HONG KONG - Japanese stocks jumped on a weaker yen and a Pokemon-powered rally in Nintendo shares but other world benchmarks were mostly lower Tuesday as investors awaited more corporate earnings and a European Central Bank policy meeting.
European stocks fell in early trading, with France's CAC 40 sliding 0.9 percent to 2,153.60 and Germany's DAX shedding 1.1 percent to 9,949.54. Britain's FTSE 100 lost 0.5 percent to 6,663.98.
U.S. stocks were poised to open lower, with S&P 500 futures dipping 0.2 percent; Dow futures were flat.
Japan's benchmark Nikkei 225 index added 1.4 percent to end at 16,723.31 as the market had a delayed reaction to the yen's weakness after it reopened following a holiday. Other Asian indexes slid, with South Korea's Kospi losing 0.2 percent to 2,016.89, Hong Kong's Hang Seng sliding 0.6 percent to 21,673.20 and the Shanghai Composite Index in mainland China shedding 0.2 percent to 3,036.60. Australia's S&P/ASX 200 slipped 0.1 percent to 5,451.30.
Nintendo Co. shares surged another 14 percent thanks to the wildly popular "Pokemon Go" game. While the Japanese game maker isn't a component of the Nikkei index, its rally helped lift broader investor sentiment. The Kyoto-based company accounted for about one in four shares that changed hands on the Tokyo exchange's main board. Nintendo's market capitalization has now doubled since the launch of the augmented reality game on July 6.
Investors are anticipating a slew of events this week that they'll assess to get a better read on the state of the world economy and what it might mean for stock markets. British data set for release starting later Tuesday will provide an update on how the country's economy is doing after the Brexit vote. A slew of U.S. corporate earnings are also expected throughout the week, while the ECB's policy rate decision is Thursday, with markets expected to be volatile ahead of the announcement. Australia's central bank, meanwhile, released minutes of its July meeting showing that officials downplayed the risk of Britain's Brexit vote to the world economy while noting that inflation remained weak, which analysts believe could open the way for policy easing.
"The market has put two and two together after release of the more detailed (Reserve Bank of Australia) minutes and concluded that the probability of an August rate cut has increased," Ric Spooner of CMC Markets in Sydney said in a report.
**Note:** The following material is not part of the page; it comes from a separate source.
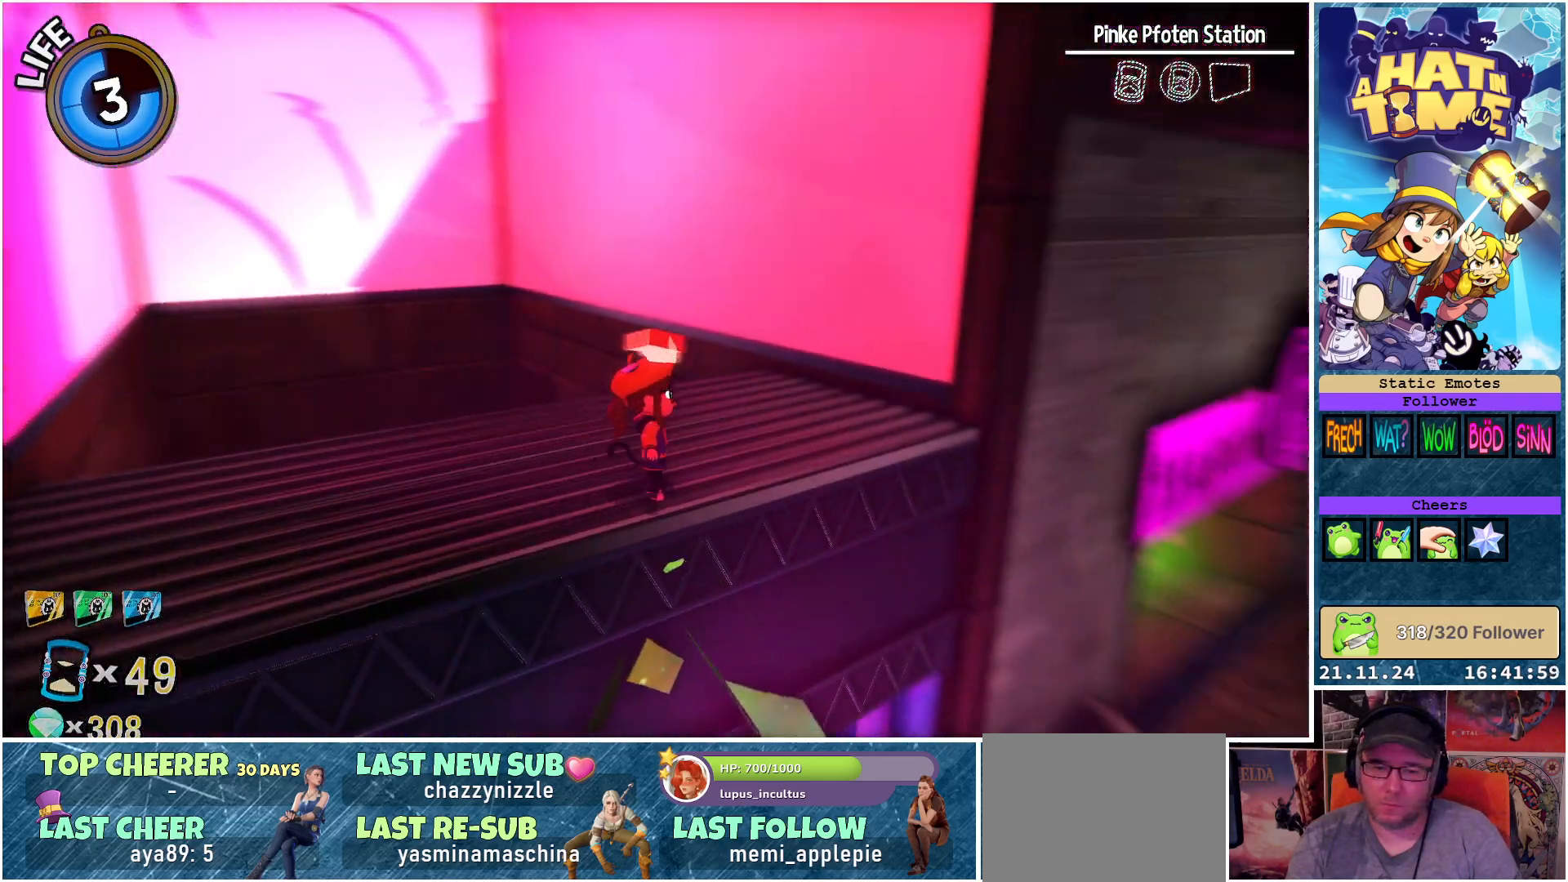
{"buttons": [], "left_stick": "up-right", "right_stick": "right", "events": [[17, "left_stick", "up-right"], [150, "right_stick", "center"], [400, "right_stick", "right"]]}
However, he added that "the stock market is struggling to get enthusiastic. This reflects a degree of caution as traders assess the odds of further gains."
Shares in Japanese technology company Softbank Group Corp. slumped 10 percent one day after it announced that it is buying Britain's ARM Holdings for 24.3 billion pounds ($32 billion) in a bid to expand into the "Internet of Things" - or connected home devices. Investors were apparently unhappy that SoftBank is paying a 43 percent premium to ARM's closing share price last week.
The dollar edged lower to 106.08 yen from 106.22 in late trading Monday but was still hovering near its highest level in nearly a month. A weaker yen helps shares of Japan's big export manufacturers. The euro dipped to $1.1069 from $1.1070.
Benchmark U.S. oil futures slipped. Crude fell 17 cents to $45.07 a barrel in electronic trading on the New York Mercantile Exchange. The contract lost 71 cents to settle at $45.24 per barrel on Monday. Brent crude, the standard for oil sold internationally, fell 12 cents to $46.84 a barrel in London.